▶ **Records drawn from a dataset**

-- -- --

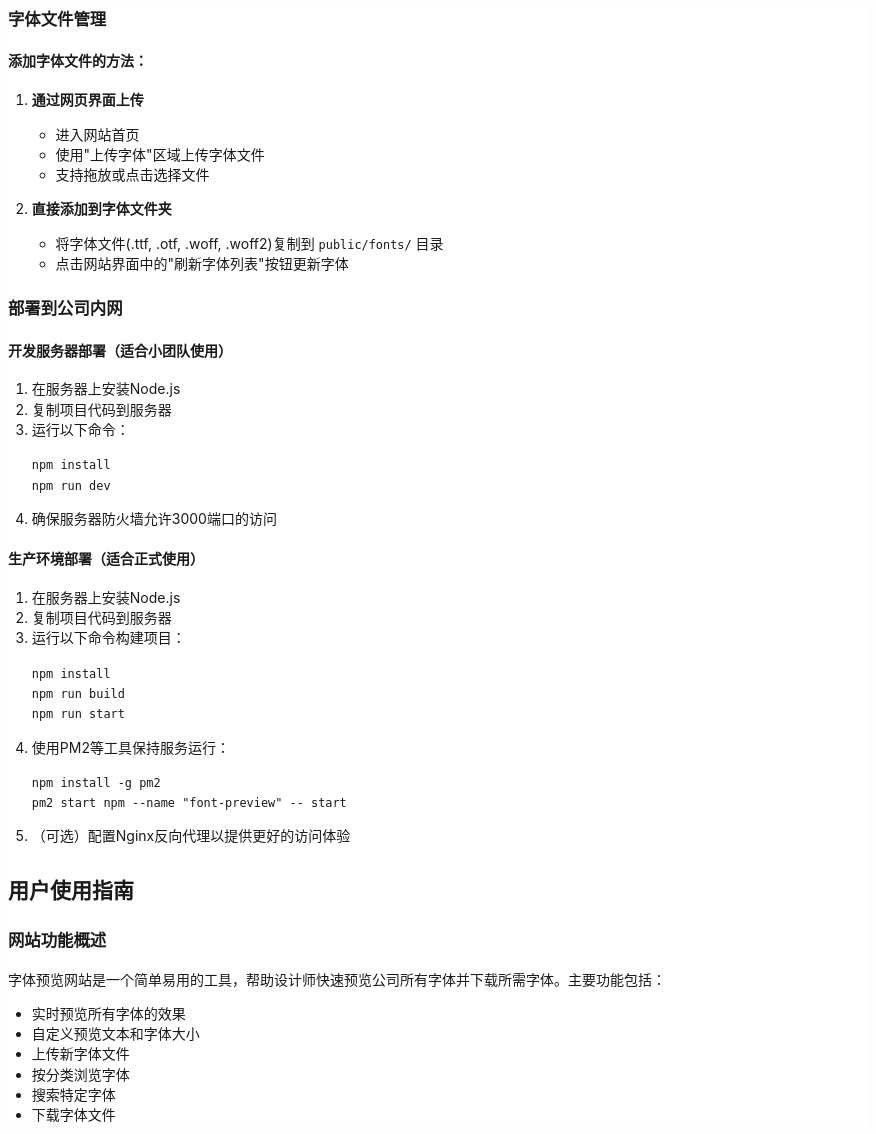 ### 字体文件管理

#### 添加字体文件的方法：

1. **通过网页界面上传**
   - 进入网站首页
   - 使用"上传字体"区域上传字体文件
   - 支持拖放或点击选择文件

2. **直接添加到字体文件夹**
   - 将字体文件(.ttf, .otf, .woff, .woff2)复制到 `public/fonts/` 目录
   - 点击网站界面中的"刷新字体列表"按钮更新字体

### 部署到公司内网

#### 开发服务器部署（适合小团队使用）

1. 在服务器上安装Node.js
2. 复制项目代码到服务器
3. 运行以下命令：
   ```
   npm install
   npm run dev
   ```
4. 确保服务器防火墙允许3000端口的访问

#### 生产环境部署（适合正式使用）

1. 在服务器上安装Node.js
2. 复制项目代码到服务器
3. 运行以下命令构建项目：
   ```
   npm install
   npm run build
   npm run start
   ```
4. 使用PM2等工具保持服务运行：
   ```
   npm install -g pm2
   pm2 start npm --name "font-preview" -- start
   ```
5. （可选）配置Nginx反向代理以提供更好的访问体验

## 用户使用指南

### 网站功能概述

字体预览网站是一个简单易用的工具，帮助设计师快速预览公司所有字体并下载所需字体。主要功能包括：

- 实时预览所有字体的效果
- 自定义预览文本和字体大小
- 上传新字体文件
- 按分类浏览字体
- 搜索特定字体
- 下载字体文件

-- -- --

Make an exact copy of the data above, pictures excluded.

 ### 字体文件管理

#### 添加字体文件的方法：

1. **通过网页界面上传**
   - 进入网站首页
   - 使用"上传字体"区域上传字体文件
   - 支持拖放或点击选择文件

2. **直接添加到字体文件夹**
   - 将字体文件(.ttf, .otf, .woff, .woff2)复制到 `public/fonts/` 目录
   - 点击网站界面中的"刷新字体列表"按钮更新字体

### 部署到公司内网

#### 开发服务器部署（适合小团队使用）

1. 在服务器上安装Node.js
2. 复制项目代码到服务器
3. 运行以下命令：
   ```
   npm install
   npm run dev
   ```
4. 确保服务器防火墙允许3000端口的访问

#### 生产环境部署（适合正式使用）

1. 在服务器上安装Node.js
2. 复制项目代码到服务器
3. 运行以下命令构建项目：
   ```
   npm install
   npm run build
   npm run start
   ```
4. 使用PM2等工具保持服务运行：
   ```
   npm install -g pm2
   pm2 start npm --name "font-preview" -- start
   ```
5. （可选）配置Nginx反向代理以提供更好的访问体验

## 用户使用指南

### 网站功能概述

字体预览网站是一个简单易用的工具，帮助设计师快速预览公司所有字体并下载所需字体。主要功能包括：

- 实时预览所有字体的效果
- 自定义预览文本和字体大小
- 上传新字体文件
- 按分类浏览字体
- 搜索特定字体
- 下载字体文件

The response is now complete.